**Data excerpts:**
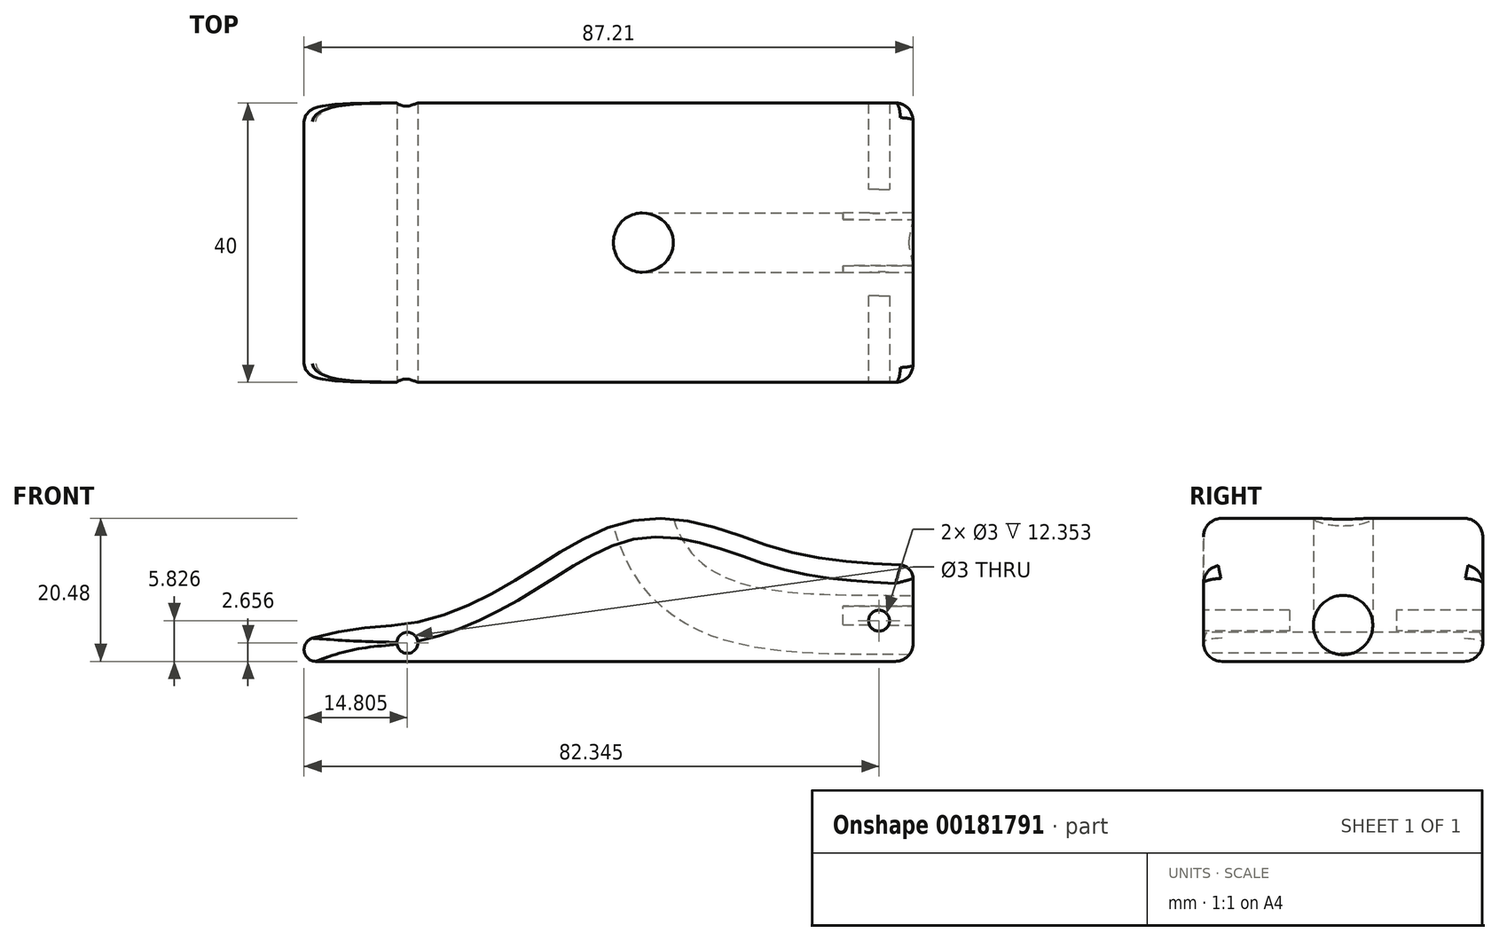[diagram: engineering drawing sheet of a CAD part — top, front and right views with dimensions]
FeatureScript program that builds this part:
annotation { "Feature Type Name" : "Feature", "Feature Type Description" : "" }
export const myFeature = defineFeature(function(context is Context, id is Id, definition is map)
    precondition{}
    {
        {
            var Q0;
            Q0=qCreatedBy(makeId("Front.planeOp"),FACE);
            var sketch = newSketch(context, id + "F0", { "sketchPlane" : qUnion([Q0])});
            skFitSpline(sketch, "E0", {"points": [v(-94.74, 0) * mm, v(-72, 5.4) * mm, v(-57.23, 11.43) * mm, v(-40.07, 20.19) * mm, v(-24.8, 18.01) * mm, v(0, 13.72) * mm], "startDerivative": vector(181.07, 80.63) * mm, "endDerivative": vector(210.38, -7.22) * mm});
            skLineSegment(sketch, "E1", {"start": v(0, 13.72) * mm, "end": v(0, 0) * mm});
            skLineSegment(sketch, "E2", {"start": v(0, 0) * mm, "end": v(-94.74, 0) * mm});
            skSolve(sketch);
        }
        {
            var Q0;
            Q0 = qSketchRegion(id + "F0", true);
            extrude(context, id + "F1", {"entities" : qUnion([Q0]), "endBound" : BoundingType.SYMMETRIC, "depth" : 40 * mm});
        }
        {
            var Q0;
            Q0=makeQuery(id+"F1.opExtrude","SWEPT_EDGE",EDGE,{"disambiguationData":[OSD([sQuery(id+"F0.wireOp",EDGE,"E0"),sQuery(id+"F0.wireOp",EDGE,"E2")])]});
            fillet(context, id + "F2", {"entities" : qUnion([Q0]), "radius" : 1.69 * mm, "tangentPropagation" : true, "allowEdgeOverflow" : false});
        }
        {
            var Q0;
            Q0=makeQuery(id+"F1.opExtrude","CAP_EDGE",EDGE,{"disambiguationData":[OSD([sQuery(id+"F0.wireOp",EDGE,"E0")])],"isStart":false});
            var Q1;
            Q1=makeQuery(id+"F1.opExtrude","CAP_EDGE",EDGE,{"disambiguationData":[OSD([sQuery(id+"F0.wireOp",EDGE,"E0")])],"isStart":true});
            fillet(context, id + "F3", {"entities" : qUnion([Q0, Q1]), "radius" : 2.66 * mm, "tangentPropagation" : true, "allowEdgeOverflow" : false});
        }
        {
            var Q0;
            Q0=makeQuery(id+"F1.opExtrude","SWEPT_EDGE",EDGE,{"disambiguationData":[OSD([sQuery(id+"F0.wireOp",EDGE,"E0"),sQuery(id+"F0.wireOp",EDGE,"E1")])]});
            fillet(context, id + "F4", {"entities" : qUnion([Q0]), "radius" : 1.89 * mm, "allowEdgeOverflow" : false});
        }
        {
            var Q0;
            {var subQ0=sQuery(id+"F0.wireOp",EDGE,"E0");Q0=makeQuery(id+"F4.opFillet","BLEND_EDGE",EDGE,{"blendedFrom":[makeQuery(id+"F1.opExtrude","SWEPT_EDGE",EDGE,{"disambiguationData":[OSD([subQ0,sQuery(id+"F0.wireOp",EDGE,"E1")])]}),makeQuery(id+"F3.opFillet","BLEND_FACE",FACE,{"disambiguationData":[OSD([subQ0]),TDD([makeQuery(id+"F1.opExtrude","CAP_EDGE",EDGE,{"disambiguationData":[OSD([subQ0])],"isStart":false})])]})],"blendedInto":[makeQuery(id+"F3.opFillet","BLEND_FACE",FACE,{"disambiguationData":[OSD([subQ0]),TDD([makeQuery(id+"F1.opExtrude","CAP_EDGE",EDGE,{"disambiguationData":[OSD([subQ0])],"isStart":false})])]})]});}
            var Q1;
            {var subQ0=sQuery(id+"F0.wireOp",EDGE,"E0");Q1=makeQuery(id+"F4.opFillet","BLEND_EDGE",EDGE,{"blendedFrom":[makeQuery(id+"F1.opExtrude","SWEPT_EDGE",EDGE,{"disambiguationData":[OSD([subQ0,sQuery(id+"F0.wireOp",EDGE,"E1")])]}),makeQuery(id+"F3.opFillet","BLEND_FACE",FACE,{"disambiguationData":[OSD([subQ0]),TDD([makeQuery(id+"F1.opExtrude","CAP_EDGE",EDGE,{"disambiguationData":[OSD([subQ0])],"isStart":true})])]})],"blendedInto":[makeQuery(id+"F3.opFillet","BLEND_FACE",FACE,{"disambiguationData":[OSD([subQ0]),TDD([makeQuery(id+"F1.opExtrude","CAP_EDGE",EDGE,{"disambiguationData":[OSD([subQ0])],"isStart":true})])]})]});}
            fillet(context, id + "F5", {"entities" : qUnion([Q0, Q1]), "radius" : 2.5 * mm, "tangentPropagation" : true, "allowEdgeOverflow" : false});
        }
        {
            var Q0;
            Q0=qCreatedBy(makeId("Front.planeOp"),FACE);
            var sketch = newSketch(context, id + "F6", { "sketchPlane" : qUnion([Q0])});
            skFitSpline(sketch, "E3", {"points": [v(0, 6.2) * mm, v(-38.88, 27.68) * mm], "startDerivative": vector(-64.14, 0.54) * mm, "endDerivative": vector(-4.33, 67.65) * mm});
            skSolve(sketch);
        }
        {
            var Q0;
            Q0=qCreatedBy(makeId("Right.planeOp"),FACE);
            var sketch = newSketch(context, id + "F7", { "sketchPlane" : qUnion([Q0])});
            skCircle(sketch, "E4", {"center": v(0, 5.2) * mm, "radius": 4.25 * mm});
            skSolve(sketch);
        }
        {
            var Q0;
            Q0 = qSketchRegion(id + "F7", true);
            var Q1;
            Q1 = qConstructionFilter(qBodyType(qCreatedBy(id + "F6" ,EDGE), BodyType.WIRE), ConstructionObject.NO);
            sweep(context, id + "F8", {"operationType" : NewBodyOperationType.REMOVE, "profiles" : qUnion([Q0]), "path" : qUnion([Q1])});
        }
        {
            var Q0;
            Q0=makeQuery(id+"F1.opExtrude","CAP_FACE",FACE,{"disambiguationData":[OSD([sQuery(id+"F0.wireOp",EDGE,"E0"),sQuery(id+"F0.wireOp",EDGE,"E1"),sQuery(id+"F0.wireOp",EDGE,"E2")])],"isStart":false});
            var sketch = newSketch(context, id + "F9", { "sketchPlane" : qUnion([Q0])});
            skPoint(sketch, "E5", {"position": v(-4.86, 5.83) * mm});
            skPoint(sketch, "E6", {"position": v(-72.4, 2.66) * mm});
            skSolve(sketch);
        }
        {
            var Q0;
            Q0=sQuery(id+"F9.wireOp",VERTEX,"E6");
            var Q1;
            Q1=sQuery(id+"F9.wireOp",VERTEX,"E5");
            var Q2;
            Q2=makeQuery(id+"F1.opExtrude","SWEPT_BODY",BODY,{"disambiguationData":[OSD([sQuery(id+"F0.wireOp",EDGE,"E0"),sQuery(id+"F0.wireOp",EDGE,"E1"),sQuery(id+"F0.wireOp",EDGE,"E2")])]});
            hole(context, id + "F10", {"style" : HoleStyle.SIMPLE, "endStyle" : HoleEndStyle.THROUGH, "holeDiameter" : 3 * mm, "locations" : qUnion([Q0, Q1]), "scope" : qUnion([Q2]), "isTappedThrough" : true});
        }
        {
            var Q0;
            Q0=makeQuery(id+"F1.opExtrude","SWEPT_FACE",FACE,{"disambiguationData":[OSD([sQuery(id+"F0.wireOp",EDGE,"E1")])]});
            var sketch = newSketch(context, id + "F11", { "sketchPlane" : qUnion([Q0])});
            skArc(sketch, "E7", {"start": v(3.29, 2.5) * mm, "mid": v(4.25, 5.2) * mm, "end": v(3.29, 7.89) * mm});
            skLineSegment(sketch, "E8.bottom", {"start": v(7.65, 2.5) * mm, "end": v(3.29, 2.5) * mm});
            skLineSegment(sketch, "E8.top", {"start": v(7.65, 7.89) * mm, "end": v(3.29, 7.89) * mm});
            skLineSegment(sketch, "E8.left", {"start": v(7.65, 2.5) * mm, "end": v(7.65, 7.89) * mm});
            skLineSegment(sketch, "E8.right", {"start": v(-7.65, 2.5) * mm, "end": v(-7.65, 7.89) * mm});
            skLineSegment(sketch, "E9.trimOffspring", {"start": v(-3.29, 2.5) * mm, "end": v(-7.65, 2.5) * mm});
            skLineSegment(sketch, "E10.trimOffspring", {"start": v(-3.29, 7.89) * mm, "end": v(-7.65, 7.89) * mm});
            skArc(sketch, "E11.trimOffspring", {"start": v(-3.29, 7.89) * mm, "mid": v(-4.25, 5.2) * mm, "end": v(-3.29, 2.5) * mm});
            skSolve(sketch);
        }
        {
            var Q0;
            Q0=makeQuery(id+"F11.imprint","IMPRINT",FACE,{"disambiguationData":[TD([[makeQuery(id+"F11.imprint","IMPRINT",EDGE,{"derivedFrom":sQuery(id+"F11.wireOp",EDGE,"E7")}),1.0]])]});
            var Q1;
            Q1=makeQuery(id+"F11.imprint","IMPRINT",FACE,{"disambiguationData":[TD([[makeQuery(id+"F11.imprint","IMPRINT",EDGE,{"derivedFrom":sQuery(id+"F11.wireOp",EDGE,"E8.right")}),-1.0]])]});
            extrude(context, id + "F12", {"entities" : qUnion([Q0, Q1]), "operationType" : NewBodyOperationType.ADD, "oppositeDirection" : true, "depth" : 10 * mm});
        }
    });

**Directive:** How many lines in the data above contain the string "radius"? Reply with only the number.

**Task solution:** 5